(Problem requirements):
Turn every line of these records into a JSON list of strings, with one string per line and no entries for blank lines.

(Element box annotations)

════

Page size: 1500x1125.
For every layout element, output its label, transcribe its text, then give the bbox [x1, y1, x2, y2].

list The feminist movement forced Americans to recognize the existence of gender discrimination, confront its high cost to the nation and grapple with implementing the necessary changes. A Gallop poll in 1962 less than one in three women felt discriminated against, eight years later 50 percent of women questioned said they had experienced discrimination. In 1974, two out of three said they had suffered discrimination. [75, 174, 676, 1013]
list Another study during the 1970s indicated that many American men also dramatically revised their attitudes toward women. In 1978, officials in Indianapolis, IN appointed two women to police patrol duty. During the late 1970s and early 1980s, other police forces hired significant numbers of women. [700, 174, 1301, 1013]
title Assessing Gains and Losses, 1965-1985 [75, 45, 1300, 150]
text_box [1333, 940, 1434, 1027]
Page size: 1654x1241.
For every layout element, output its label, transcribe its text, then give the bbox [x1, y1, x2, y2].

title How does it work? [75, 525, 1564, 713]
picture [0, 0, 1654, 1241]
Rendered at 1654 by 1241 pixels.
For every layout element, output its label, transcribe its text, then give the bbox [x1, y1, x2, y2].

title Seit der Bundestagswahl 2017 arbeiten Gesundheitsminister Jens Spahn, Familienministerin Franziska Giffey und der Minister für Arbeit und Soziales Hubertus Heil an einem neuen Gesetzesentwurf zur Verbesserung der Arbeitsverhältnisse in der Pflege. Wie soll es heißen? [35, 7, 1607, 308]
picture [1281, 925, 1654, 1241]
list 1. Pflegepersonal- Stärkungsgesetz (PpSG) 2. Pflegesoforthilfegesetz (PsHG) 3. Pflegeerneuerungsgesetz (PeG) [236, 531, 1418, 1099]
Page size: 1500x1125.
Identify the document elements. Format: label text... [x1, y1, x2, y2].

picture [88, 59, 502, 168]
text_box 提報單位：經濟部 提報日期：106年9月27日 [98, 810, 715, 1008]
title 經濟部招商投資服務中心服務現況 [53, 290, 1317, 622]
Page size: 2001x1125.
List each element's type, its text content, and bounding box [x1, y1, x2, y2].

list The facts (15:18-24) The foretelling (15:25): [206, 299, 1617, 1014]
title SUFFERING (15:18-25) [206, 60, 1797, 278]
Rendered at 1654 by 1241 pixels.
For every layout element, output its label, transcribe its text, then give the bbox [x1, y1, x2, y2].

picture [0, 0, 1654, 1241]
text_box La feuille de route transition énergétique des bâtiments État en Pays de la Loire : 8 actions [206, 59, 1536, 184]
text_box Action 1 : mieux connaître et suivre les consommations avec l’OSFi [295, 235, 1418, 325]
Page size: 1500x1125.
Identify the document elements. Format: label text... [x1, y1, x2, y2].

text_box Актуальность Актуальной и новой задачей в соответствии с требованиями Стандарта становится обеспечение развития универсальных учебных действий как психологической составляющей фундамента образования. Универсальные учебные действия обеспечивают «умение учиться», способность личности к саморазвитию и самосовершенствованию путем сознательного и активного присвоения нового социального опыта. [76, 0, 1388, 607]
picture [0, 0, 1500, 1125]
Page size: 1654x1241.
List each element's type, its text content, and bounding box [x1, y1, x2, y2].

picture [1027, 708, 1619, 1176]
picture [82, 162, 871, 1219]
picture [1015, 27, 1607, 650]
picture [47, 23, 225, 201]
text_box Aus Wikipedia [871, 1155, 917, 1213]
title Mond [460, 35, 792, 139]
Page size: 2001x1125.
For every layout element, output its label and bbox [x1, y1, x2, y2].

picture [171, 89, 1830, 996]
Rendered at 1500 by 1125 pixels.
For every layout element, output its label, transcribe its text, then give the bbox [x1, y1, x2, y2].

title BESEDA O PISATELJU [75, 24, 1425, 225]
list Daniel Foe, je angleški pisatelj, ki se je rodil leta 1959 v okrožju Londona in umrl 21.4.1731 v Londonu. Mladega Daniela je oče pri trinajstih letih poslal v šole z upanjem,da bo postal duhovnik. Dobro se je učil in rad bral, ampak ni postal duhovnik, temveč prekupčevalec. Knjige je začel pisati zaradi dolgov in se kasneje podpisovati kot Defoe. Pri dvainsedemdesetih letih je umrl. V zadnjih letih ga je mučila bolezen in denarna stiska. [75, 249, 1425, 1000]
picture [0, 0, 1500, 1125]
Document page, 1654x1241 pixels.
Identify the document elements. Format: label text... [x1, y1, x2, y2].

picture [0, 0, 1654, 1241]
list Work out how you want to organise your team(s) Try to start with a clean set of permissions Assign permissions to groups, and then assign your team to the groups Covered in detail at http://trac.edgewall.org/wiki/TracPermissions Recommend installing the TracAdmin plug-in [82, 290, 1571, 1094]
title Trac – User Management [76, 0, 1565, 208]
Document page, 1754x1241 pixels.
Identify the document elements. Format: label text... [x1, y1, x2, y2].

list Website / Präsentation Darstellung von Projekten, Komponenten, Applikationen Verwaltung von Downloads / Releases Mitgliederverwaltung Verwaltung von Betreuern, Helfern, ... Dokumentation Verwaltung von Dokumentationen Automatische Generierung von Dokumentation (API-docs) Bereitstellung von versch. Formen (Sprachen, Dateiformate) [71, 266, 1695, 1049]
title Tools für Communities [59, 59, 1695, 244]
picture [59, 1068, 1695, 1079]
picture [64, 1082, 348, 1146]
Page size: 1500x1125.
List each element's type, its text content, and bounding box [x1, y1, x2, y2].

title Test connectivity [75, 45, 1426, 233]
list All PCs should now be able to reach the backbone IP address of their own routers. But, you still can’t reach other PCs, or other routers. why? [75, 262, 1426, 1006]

════

(Task solution):
[
  "Page size: 1500x1125.",
  "For every layout element, output its label, transcribe its text, then give the bbox [x1, y1, x2, y2].",
  "list The feminist movement forced Americans to recognize the existence of gender discrimination, confront its high cost to the nation and grapple with implementing the necessary changes. A Gallop poll in 1962 less than one in three women felt discriminated against, eight years later 50 percent of women questioned said they had experienced discrimination. In 1974, two out of three said they had suffered discrimination. [75, 174, 676, 1013]",
  "list Another study during the 1970s indicated that many American men also dramatically revised their attitudes toward women. In 1978, officials in Indianapolis, IN appointed two women to police patrol duty. During the late 1970s and early 1980s, other police forces hired significant numbers of women. [700, 174, 1301, 1013]",
  "title Assessing Gains and Losses, 1965-1985 [75, 45, 1300, 150]",
  "text_box [1333, 940, 1434, 1027]",
  "Page size: 1654x1241.",
  "For every layout element, output its label, transcribe its text, then give the bbox [x1, y1, x2, y2].",
  "title How does it work? [75, 525, 1564, 713]",
  "picture [0, 0, 1654, 1241]",
  "Rendered at 1654 by 1241 pixels.",
  "For every layout element, output its label, transcribe its text, then give the bbox [x1, y1, x2, y2].",
  "title Seit der Bundestagswahl 2017 arbeiten Gesundheitsminister Jens Spahn, Familienministerin Franziska Giffey und der Minister für Arbeit und Soziales Hubertus Heil an einem neuen Gesetzesentwurf zur Verbesserung der Arbeitsverhältnisse in der Pflege. Wie soll es heißen? [35, 7, 1607, 308]",
  "picture [1281, 925, 1654, 1241]",
  "list 1. Pflegepersonal- Stärkungsgesetz (PpSG) 2. Pflegesoforthilfegesetz (PsHG) 3. Pflegeerneuerungsgesetz (PeG) [236, 531, 1418, 1099]",
  "Page size: 1500x1125.",
  "Identify the document elements. Format: label text... [x1, y1, x2, y2].",
  "picture [88, 59, 502, 168]",
  "text_box 提報單位：經濟部 提報日期：106年9月27日 [98, 810, 715, 1008]",
  "title 經濟部招商投資服務中心服務現況 [53, 290, 1317, 622]",
  "Page size: 2001x1125.",
  "List each element's type, its text content, and bounding box [x1, y1, x2, y2].",
  "list The facts (15:18-24) The foretelling (15:25): [206, 299, 1617, 1014]",
  "title SUFFERING (15:18-25) [206, 60, 1797, 278]",
  "Rendered at 1654 by 1241 pixels.",
  "For every layout element, output its label, transcribe its text, then give the bbox [x1, y1, x2, y2].",
  "picture [0, 0, 1654, 1241]",
  "text_box La feuille de route transition énergétique des bâtiments État en Pays de la Loire : 8 actions [206, 59, 1536, 184]",
  "text_box Action 1 : mieux connaître et suivre les consommations avec l’OSFi [295, 235, 1418, 325]",
  "Page size: 1500x1125.",
  "Identify the document elements. Format: label text... [x1, y1, x2, y2].",
  "text_box Актуальность Актуальной и новой задачей в соответствии с требованиями Стандарта становится обеспечение развития универсальных учебных действий как психологической составляющей фундамента образования. Универсальные учебные действия обеспечивают «умение учиться», способность личности к саморазвитию и самосовершенствованию путем сознательного и активного присвоения нового социального опыта. [76, 0, 1388, 607]",
  "picture [0, 0, 1500, 1125]",
  "Page size: 1654x1241.",
  "List each element's type, its text content, and bounding box [x1, y1, x2, y2].",
  "picture [1027, 708, 1619, 1176]",
  "picture [82, 162, 871, 1219]",
  "picture [1015, 27, 1607, 650]",
  "picture [47, 23, 225, 201]",
  "text_box Aus Wikipedia [871, 1155, 917, 1213]",
  "title Mond [460, 35, 792, 139]",
  "Page size: 2001x1125.",
  "For every layout element, output its label and bbox [x1, y1, x2, y2].",
  "picture [171, 89, 1830, 996]",
  "Rendered at 1500 by 1125 pixels.",
  "For every layout element, output its label, transcribe its text, then give the bbox [x1, y1, x2, y2].",
  "title BESEDA O PISATELJU [75, 24, 1425, 225]",
  "list Daniel Foe, je angleški pisatelj, ki se je rodil leta 1959 v okrožju Londona in umrl 21.4.1731 v Londonu. Mladega Daniela je oče pri trinajstih letih poslal v šole z upanjem,da bo postal duhovnik. Dobro se je učil in rad bral, ampak ni postal duhovnik, temveč prekupčevalec. Knjige je začel pisati zaradi dolgov in se kasneje podpisovati kot Defoe. Pri dvainsedemdesetih letih je umrl. V zadnjih letih ga je mučila bolezen in denarna stiska. [75, 249, 1425, 1000]",
  "picture [0, 0, 1500, 1125]",
  "Document page, 1654x1241 pixels.",
  "Identify the document elements. Format: label text... [x1, y1, x2, y2].",
  "picture [0, 0, 1654, 1241]",
  "list Work out how you want to organise your team(s) Try to start with a clean set of permissions Assign permissions to groups, and then assign your team to the groups Covered in detail at http://trac.edgewall.org/wiki/TracPermissions Recommend installing the TracAdmin plug-in [82, 290, 1571, 1094]",
  "title Trac – User Management [76, 0, 1565, 208]",
  "Document page, 1754x1241 pixels.",
  "Identify the document elements. Format: label text... [x1, y1, x2, y2].",
  "list Website / Präsentation Darstellung von Projekten, Komponenten, Applikationen Verwaltung von Downloads / Releases Mitgliederverwaltung Verwaltung von Betreuern, Helfern, ... Dokumentation Verwaltung von Dokumentationen Automatische Generierung von Dokumentation (API-docs) Bereitstellung von versch. Formen (Sprachen, Dateiformate) [71, 266, 1695, 1049]",
  "title Tools für Communities [59, 59, 1695, 244]",
  "picture [59, 1068, 1695, 1079]",
  "picture [64, 1082, 348, 1146]",
  "Page size: 1500x1125.",
  "List each element's type, its text content, and bounding box [x1, y1, x2, y2].",
  "title Test connectivity [75, 45, 1426, 233]",
  "list All PCs should now be able to reach the backbone IP address of their own routers. But, you still can’t reach other PCs, or other routers. why? [75, 262, 1426, 1006]"
]